There was also the encouraging news that the BoE has raised its forecast for improving living standards, with an average wage growth of 5.25% this year, well above inflation. It may not feel like it for many people challenged by higher mortgage repayments, but with real post-tax household income in aggregate expanding by 1.75% this year, it will be well above the 2010-2019 average.
So, with an unusual dose of good economic news, a central bank prepared to cut even as growth forecasts are lifted higher, perhaps we shouldn’t be surprised to see the UK stock market breaking new ground, with the FTSE 100 sitting comfortably above 8,000. The investment case for buying UK equities has historically been predicated on the simple belief that it is a cheap market with a good dividend yield. Still, it would appear to offer better earnings growth prospects as a bonus now! Corporations have already spotted the opportunity with a significant increase in M&A activity, with bids coming in at substantial premiums to quoted prices.
It’s intriguing to note that the UK, which has historically underperformed, is now attracting global investor interest. Many institutional money managers are seeking better value opportunities outside of the US, and we’ve even seen the UK sector begin to outperform the US in recent months. For those who may feel they’ve missed the boat on the UK, I present a chart that surprised even me.
It shows the relative performance of the IA UK All Companies Sector vs the IA North American sector over the past decade. The extent of the UK’s underperformance was a revelation to me, and it may be to you as well!
Now, if the UK equity market were merely made up of companies that operated in domestic isolation, this trend could continue indefinitely. But that is not the case. Many of our large and mid-cap, and even many of our smaller companies, derive significant revenue overseas, and their valuations can be directly compared to US equivalents.
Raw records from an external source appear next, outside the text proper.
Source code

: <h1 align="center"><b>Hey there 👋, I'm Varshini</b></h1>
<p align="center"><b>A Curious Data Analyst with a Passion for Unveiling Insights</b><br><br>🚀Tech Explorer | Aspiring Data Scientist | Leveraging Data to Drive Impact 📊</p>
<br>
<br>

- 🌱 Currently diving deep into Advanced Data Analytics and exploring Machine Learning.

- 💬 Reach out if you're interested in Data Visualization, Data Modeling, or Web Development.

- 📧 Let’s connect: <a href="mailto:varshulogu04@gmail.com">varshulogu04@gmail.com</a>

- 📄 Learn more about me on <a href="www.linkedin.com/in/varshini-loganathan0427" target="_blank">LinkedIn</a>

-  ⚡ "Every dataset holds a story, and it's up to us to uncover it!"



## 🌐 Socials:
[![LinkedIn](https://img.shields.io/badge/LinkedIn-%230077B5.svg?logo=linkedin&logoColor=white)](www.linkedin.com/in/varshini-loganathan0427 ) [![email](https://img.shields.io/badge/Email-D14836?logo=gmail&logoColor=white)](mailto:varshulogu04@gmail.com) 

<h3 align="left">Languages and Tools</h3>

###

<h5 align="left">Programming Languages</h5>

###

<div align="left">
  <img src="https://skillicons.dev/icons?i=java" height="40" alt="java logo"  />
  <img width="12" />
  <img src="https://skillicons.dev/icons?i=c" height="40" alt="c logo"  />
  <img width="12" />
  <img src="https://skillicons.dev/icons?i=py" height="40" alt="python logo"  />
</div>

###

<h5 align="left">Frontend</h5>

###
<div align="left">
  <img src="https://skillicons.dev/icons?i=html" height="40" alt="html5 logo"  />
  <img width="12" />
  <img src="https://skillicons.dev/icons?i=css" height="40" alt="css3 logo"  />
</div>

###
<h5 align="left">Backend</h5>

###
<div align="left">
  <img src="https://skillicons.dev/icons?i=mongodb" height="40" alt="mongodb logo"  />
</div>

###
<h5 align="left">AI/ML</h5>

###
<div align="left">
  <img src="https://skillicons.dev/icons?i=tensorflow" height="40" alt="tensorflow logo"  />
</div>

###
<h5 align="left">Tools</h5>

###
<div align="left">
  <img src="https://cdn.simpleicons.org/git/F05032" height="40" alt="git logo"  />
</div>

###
Given that US equivalents can trade as high as double their UK counterparts, I see the playing field levelling from here. I am not saying that the UK market should trade on comparable multiples to US companies; there are many reasons why American businesses justify a premium, but the valuation disparity is too great, and the gap will narrow from here. For the first time in a long time, having a higher weight in UK equities than the benchmark MSCI World Index weight (circa 4%) makes sound investment sense.
Let’s hope for another good week for financial markets. We will return to a more US-centric Market Matters next week as there will be plenty of releases to chew over, with the big ones for inflation, retail sales, and production. I sense the market could find these a bit challenging as, on balance, they could look a little stagflationary—stubborn inflation and slowing growth. We will see what investors make of the figures.